__Written task__.
The response must contain every line below in which "cũng" appears.
___ Data
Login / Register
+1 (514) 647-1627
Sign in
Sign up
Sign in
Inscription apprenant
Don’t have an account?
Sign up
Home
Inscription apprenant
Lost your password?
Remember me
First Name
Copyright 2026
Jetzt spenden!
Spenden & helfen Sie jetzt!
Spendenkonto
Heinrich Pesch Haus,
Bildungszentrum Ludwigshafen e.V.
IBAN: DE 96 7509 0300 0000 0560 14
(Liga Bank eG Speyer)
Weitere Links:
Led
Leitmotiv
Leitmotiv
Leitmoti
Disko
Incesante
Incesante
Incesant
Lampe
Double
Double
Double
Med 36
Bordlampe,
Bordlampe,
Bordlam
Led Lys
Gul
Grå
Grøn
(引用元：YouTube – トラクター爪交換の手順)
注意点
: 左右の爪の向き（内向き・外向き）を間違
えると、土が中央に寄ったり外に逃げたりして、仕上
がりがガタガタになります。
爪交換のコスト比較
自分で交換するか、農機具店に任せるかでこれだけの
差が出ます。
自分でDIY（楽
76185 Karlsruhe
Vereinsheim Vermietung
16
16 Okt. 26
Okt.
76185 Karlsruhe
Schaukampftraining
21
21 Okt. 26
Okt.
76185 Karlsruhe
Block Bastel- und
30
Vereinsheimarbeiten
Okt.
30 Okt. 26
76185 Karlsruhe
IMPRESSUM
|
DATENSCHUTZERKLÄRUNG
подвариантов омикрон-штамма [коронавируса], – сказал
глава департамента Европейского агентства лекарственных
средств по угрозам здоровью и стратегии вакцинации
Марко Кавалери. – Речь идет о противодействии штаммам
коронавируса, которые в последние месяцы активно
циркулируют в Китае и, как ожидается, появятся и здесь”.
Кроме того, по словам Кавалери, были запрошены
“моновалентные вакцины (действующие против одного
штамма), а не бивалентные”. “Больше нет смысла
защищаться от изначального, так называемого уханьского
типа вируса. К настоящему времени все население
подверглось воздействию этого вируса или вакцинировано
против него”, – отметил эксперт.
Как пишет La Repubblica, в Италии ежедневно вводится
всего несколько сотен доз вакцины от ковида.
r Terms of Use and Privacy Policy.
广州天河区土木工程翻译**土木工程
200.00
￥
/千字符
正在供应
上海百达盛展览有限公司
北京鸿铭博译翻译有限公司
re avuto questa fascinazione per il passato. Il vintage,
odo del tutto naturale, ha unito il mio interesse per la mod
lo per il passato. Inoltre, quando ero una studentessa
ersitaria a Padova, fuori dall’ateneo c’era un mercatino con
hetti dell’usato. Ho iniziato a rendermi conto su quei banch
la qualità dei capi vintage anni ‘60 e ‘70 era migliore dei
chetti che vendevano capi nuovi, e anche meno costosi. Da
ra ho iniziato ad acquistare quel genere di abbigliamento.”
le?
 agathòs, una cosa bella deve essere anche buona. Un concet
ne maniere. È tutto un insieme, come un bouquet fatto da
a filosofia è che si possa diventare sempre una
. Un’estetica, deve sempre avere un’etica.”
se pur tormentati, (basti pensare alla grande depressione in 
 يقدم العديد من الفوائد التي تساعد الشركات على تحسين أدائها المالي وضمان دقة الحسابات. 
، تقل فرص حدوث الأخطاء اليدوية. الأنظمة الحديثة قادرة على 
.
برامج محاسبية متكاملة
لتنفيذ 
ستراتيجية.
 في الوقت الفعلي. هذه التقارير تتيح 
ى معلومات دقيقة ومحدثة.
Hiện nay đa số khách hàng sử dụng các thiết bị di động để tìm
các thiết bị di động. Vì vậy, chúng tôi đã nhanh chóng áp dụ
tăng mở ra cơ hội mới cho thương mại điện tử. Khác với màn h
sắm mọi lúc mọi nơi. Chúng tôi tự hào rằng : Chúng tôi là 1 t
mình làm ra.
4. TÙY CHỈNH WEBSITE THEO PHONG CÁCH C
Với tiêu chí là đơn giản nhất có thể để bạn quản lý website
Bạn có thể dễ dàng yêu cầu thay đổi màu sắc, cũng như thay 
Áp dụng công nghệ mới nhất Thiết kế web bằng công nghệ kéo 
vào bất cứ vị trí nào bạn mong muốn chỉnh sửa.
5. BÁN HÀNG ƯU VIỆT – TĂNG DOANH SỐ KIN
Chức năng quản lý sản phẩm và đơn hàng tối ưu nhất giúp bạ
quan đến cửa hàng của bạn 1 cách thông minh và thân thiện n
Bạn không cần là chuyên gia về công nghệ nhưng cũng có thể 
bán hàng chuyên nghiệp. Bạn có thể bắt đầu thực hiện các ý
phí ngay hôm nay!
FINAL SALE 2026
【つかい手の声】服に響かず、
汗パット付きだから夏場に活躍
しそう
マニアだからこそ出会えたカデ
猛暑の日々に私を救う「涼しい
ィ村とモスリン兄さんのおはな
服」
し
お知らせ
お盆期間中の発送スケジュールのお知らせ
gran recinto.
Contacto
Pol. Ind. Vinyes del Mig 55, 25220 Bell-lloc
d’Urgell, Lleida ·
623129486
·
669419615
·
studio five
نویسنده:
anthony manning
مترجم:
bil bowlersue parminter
______
__Expected answer__.
Bạn có thể dễ dàng yêu cầu thay đổi màu sắc, cũng như thay 
Bạn không cần là chuyên gia về công nghệ nhưng cũng có thể 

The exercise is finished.